[OBJECTIVE]: Copy the following listing line for line, without changing a single character.

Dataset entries
────────────────────────────────────────
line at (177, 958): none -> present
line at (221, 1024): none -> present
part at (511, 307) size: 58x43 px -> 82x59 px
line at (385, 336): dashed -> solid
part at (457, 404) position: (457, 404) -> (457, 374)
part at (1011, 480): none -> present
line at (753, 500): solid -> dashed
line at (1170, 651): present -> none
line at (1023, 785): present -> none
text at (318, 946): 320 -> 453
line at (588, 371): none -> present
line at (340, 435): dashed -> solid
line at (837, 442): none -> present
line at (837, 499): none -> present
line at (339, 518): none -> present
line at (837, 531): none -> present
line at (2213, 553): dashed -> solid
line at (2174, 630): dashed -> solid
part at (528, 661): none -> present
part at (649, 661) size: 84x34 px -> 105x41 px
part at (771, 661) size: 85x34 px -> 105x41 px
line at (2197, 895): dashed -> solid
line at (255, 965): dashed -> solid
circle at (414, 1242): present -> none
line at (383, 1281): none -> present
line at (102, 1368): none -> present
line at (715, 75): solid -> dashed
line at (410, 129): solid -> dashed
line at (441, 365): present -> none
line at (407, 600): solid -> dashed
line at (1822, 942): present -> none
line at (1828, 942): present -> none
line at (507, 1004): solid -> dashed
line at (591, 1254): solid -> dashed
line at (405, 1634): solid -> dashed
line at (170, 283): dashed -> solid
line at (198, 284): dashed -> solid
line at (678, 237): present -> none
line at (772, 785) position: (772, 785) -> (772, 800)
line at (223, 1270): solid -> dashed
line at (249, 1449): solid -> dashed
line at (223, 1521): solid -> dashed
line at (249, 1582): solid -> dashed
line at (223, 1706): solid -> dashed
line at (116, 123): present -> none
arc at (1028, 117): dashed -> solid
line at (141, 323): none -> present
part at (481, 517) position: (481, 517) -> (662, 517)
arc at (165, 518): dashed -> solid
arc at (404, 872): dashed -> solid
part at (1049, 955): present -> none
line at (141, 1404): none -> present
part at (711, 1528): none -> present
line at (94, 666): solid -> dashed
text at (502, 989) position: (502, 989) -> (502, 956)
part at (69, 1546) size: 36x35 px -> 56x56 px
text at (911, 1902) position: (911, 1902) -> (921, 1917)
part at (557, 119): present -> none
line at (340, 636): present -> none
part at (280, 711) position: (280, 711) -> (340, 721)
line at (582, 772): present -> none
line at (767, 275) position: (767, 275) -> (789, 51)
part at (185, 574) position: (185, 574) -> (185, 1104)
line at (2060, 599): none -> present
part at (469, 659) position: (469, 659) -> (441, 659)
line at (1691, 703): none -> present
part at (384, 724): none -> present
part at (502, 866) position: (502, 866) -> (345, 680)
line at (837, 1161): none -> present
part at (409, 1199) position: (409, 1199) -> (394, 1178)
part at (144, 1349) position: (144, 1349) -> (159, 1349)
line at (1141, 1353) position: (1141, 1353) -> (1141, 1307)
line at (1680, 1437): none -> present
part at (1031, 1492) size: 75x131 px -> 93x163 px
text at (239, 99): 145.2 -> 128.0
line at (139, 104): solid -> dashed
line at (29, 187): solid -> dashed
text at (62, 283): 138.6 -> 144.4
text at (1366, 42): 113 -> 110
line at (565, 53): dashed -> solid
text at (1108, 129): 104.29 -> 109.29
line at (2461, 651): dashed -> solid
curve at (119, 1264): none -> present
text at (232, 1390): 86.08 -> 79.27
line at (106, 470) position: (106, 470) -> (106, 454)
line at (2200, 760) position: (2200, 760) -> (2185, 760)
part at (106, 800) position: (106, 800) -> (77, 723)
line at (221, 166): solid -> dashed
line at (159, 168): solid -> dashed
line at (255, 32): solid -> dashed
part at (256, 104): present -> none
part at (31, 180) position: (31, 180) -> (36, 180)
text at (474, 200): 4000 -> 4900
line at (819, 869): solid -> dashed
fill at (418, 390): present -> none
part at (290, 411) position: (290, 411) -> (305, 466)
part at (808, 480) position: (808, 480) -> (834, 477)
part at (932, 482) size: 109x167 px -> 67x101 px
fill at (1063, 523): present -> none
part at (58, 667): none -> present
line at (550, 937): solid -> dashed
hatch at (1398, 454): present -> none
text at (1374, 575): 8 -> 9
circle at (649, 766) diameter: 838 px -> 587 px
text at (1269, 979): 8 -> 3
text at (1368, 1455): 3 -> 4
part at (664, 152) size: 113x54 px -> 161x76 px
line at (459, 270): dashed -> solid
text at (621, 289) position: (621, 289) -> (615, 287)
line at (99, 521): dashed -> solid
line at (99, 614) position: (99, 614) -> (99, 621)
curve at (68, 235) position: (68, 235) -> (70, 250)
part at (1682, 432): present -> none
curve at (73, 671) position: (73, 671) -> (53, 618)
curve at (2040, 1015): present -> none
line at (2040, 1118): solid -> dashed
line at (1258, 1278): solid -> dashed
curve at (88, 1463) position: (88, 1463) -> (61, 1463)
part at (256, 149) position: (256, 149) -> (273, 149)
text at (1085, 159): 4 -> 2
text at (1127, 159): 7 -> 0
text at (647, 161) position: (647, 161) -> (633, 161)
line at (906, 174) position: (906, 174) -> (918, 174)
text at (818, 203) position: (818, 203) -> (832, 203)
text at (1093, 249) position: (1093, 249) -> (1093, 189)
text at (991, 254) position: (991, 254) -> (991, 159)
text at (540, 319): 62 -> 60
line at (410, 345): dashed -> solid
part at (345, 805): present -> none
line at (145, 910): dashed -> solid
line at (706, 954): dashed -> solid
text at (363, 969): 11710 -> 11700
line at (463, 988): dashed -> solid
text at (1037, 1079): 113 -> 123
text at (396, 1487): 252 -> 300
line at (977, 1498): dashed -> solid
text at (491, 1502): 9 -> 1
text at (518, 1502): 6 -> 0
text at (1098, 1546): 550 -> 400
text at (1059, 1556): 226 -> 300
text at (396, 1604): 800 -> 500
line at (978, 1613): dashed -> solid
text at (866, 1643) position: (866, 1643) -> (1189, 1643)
────────────────────────────────────────
[SOLVED PROBLEM]:
line at (177, 958): none -> present
line at (221, 1024): none -> present
part at (511, 307) size: 58x43 px -> 82x59 px
line at (385, 336): dashed -> solid
part at (457, 404) position: (457, 404) -> (457, 374)
part at (1011, 480): none -> present
line at (753, 500): solid -> dashed
line at (1170, 651): present -> none
line at (1023, 785): present -> none
text at (318, 946): 320 -> 453
line at (588, 371): none -> present
line at (340, 435): dashed -> solid
line at (837, 442): none -> present
line at (837, 499): none -> present
line at (339, 518): none -> present
line at (837, 531): none -> present
line at (2213, 553): dashed -> solid
line at (2174, 630): dashed -> solid
part at (528, 661): none -> present
part at (649, 661) size: 84x34 px -> 105x41 px
part at (771, 661) size: 85x34 px -> 105x41 px
line at (2197, 895): dashed -> solid
line at (255, 965): dashed -> solid
circle at (414, 1242): present -> none
line at (383, 1281): none -> present
line at (102, 1368): none -> present
line at (715, 75): solid -> dashed
line at (410, 129): solid -> dashed
line at (441, 365): present -> none
line at (407, 600): solid -> dashed
line at (1822, 942): present -> none
line at (1828, 942): present -> none
line at (507, 1004): solid -> dashed
line at (591, 1254): solid -> dashed
line at (405, 1634): solid -> dashed
line at (170, 283): dashed -> solid
line at (198, 284): dashed -> solid
line at (678, 237): present -> none
line at (772, 785) position: (772, 785) -> (772, 800)
line at (223, 1270): solid -> dashed
line at (249, 1449): solid -> dashed
line at (223, 1521): solid -> dashed
line at (249, 1582): solid -> dashed
line at (223, 1706): solid -> dashed
line at (116, 123): present -> none
arc at (1028, 117): dashed -> solid
line at (141, 323): none -> present
part at (481, 517) position: (481, 517) -> (662, 517)
arc at (165, 518): dashed -> solid
arc at (404, 872): dashed -> solid
part at (1049, 955): present -> none
line at (141, 1404): none -> present
part at (711, 1528): none -> present
line at (94, 666): solid -> dashed
text at (502, 989) position: (502, 989) -> (502, 956)
part at (69, 1546) size: 36x35 px -> 56x56 px
text at (911, 1902) position: (911, 1902) -> (921, 1917)
part at (557, 119): present -> none
line at (340, 636): present -> none
part at (280, 711) position: (280, 711) -> (340, 721)
line at (582, 772): present -> none
line at (767, 275) position: (767, 275) -> (789, 51)
part at (185, 574) position: (185, 574) -> (185, 1104)
line at (2060, 599): none -> present
part at (469, 659) position: (469, 659) -> (441, 659)
line at (1691, 703): none -> present
part at (384, 724): none -> present
part at (502, 866) position: (502, 866) -> (345, 680)
line at (837, 1161): none -> present
part at (409, 1199) position: (409, 1199) -> (394, 1178)
part at (144, 1349) position: (144, 1349) -> (159, 1349)
line at (1141, 1353) position: (1141, 1353) -> (1141, 1307)
line at (1680, 1437): none -> present
part at (1031, 1492) size: 75x131 px -> 93x163 px
text at (239, 99): 145.2 -> 128.0
line at (139, 104): solid -> dashed
line at (29, 187): solid -> dashed
text at (62, 283): 138.6 -> 144.4
text at (1366, 42): 113 -> 110
line at (565, 53): dashed -> solid
text at (1108, 129): 104.29 -> 109.29
line at (2461, 651): dashed -> solid
curve at (119, 1264): none -> present
text at (232, 1390): 86.08 -> 79.27
line at (106, 470) position: (106, 470) -> (106, 454)
line at (2200, 760) position: (2200, 760) -> (2185, 760)
part at (106, 800) position: (106, 800) -> (77, 723)
line at (221, 166): solid -> dashed
line at (159, 168): solid -> dashed
line at (255, 32): solid -> dashed
part at (256, 104): present -> none
part at (31, 180) position: (31, 180) -> (36, 180)
text at (474, 200): 4000 -> 4900
line at (819, 869): solid -> dashed
fill at (418, 390): present -> none
part at (290, 411) position: (290, 411) -> (305, 466)
part at (808, 480) position: (808, 480) -> (834, 477)
part at (932, 482) size: 109x167 px -> 67x101 px
fill at (1063, 523): present -> none
part at (58, 667): none -> present
line at (550, 937): solid -> dashed
hatch at (1398, 454): present -> none
text at (1374, 575): 8 -> 9
circle at (649, 766) diameter: 838 px -> 587 px
text at (1269, 979): 8 -> 3
text at (1368, 1455): 3 -> 4
part at (664, 152) size: 113x54 px -> 161x76 px
line at (459, 270): dashed -> solid
text at (621, 289) position: (621, 289) -> (615, 287)
line at (99, 521): dashed -> solid
line at (99, 614) position: (99, 614) -> (99, 621)
curve at (68, 235) position: (68, 235) -> (70, 250)
part at (1682, 432): present -> none
curve at (73, 671) position: (73, 671) -> (53, 618)
curve at (2040, 1015): present -> none
line at (2040, 1118): solid -> dashed
line at (1258, 1278): solid -> dashed
curve at (88, 1463) position: (88, 1463) -> (61, 1463)
part at (256, 149) position: (256, 149) -> (273, 149)
text at (1085, 159): 4 -> 2
text at (1127, 159): 7 -> 0
text at (647, 161) position: (647, 161) -> (633, 161)
line at (906, 174) position: (906, 174) -> (918, 174)
text at (818, 203) position: (818, 203) -> (832, 203)
text at (1093, 249) position: (1093, 249) -> (1093, 189)
text at (991, 254) position: (991, 254) -> (991, 159)
text at (540, 319): 62 -> 60
line at (410, 345): dashed -> solid
part at (345, 805): present -> none
line at (145, 910): dashed -> solid
line at (706, 954): dashed -> solid
text at (363, 969): 11710 -> 11700
line at (463, 988): dashed -> solid
text at (1037, 1079): 113 -> 123
text at (396, 1487): 252 -> 300
line at (977, 1498): dashed -> solid
text at (491, 1502): 9 -> 1
text at (518, 1502): 6 -> 0
text at (1098, 1546): 550 -> 400
text at (1059, 1556): 226 -> 300
text at (396, 1604): 800 -> 500
line at (978, 1613): dashed -> solid
text at (866, 1643) position: (866, 1643) -> (1189, 1643)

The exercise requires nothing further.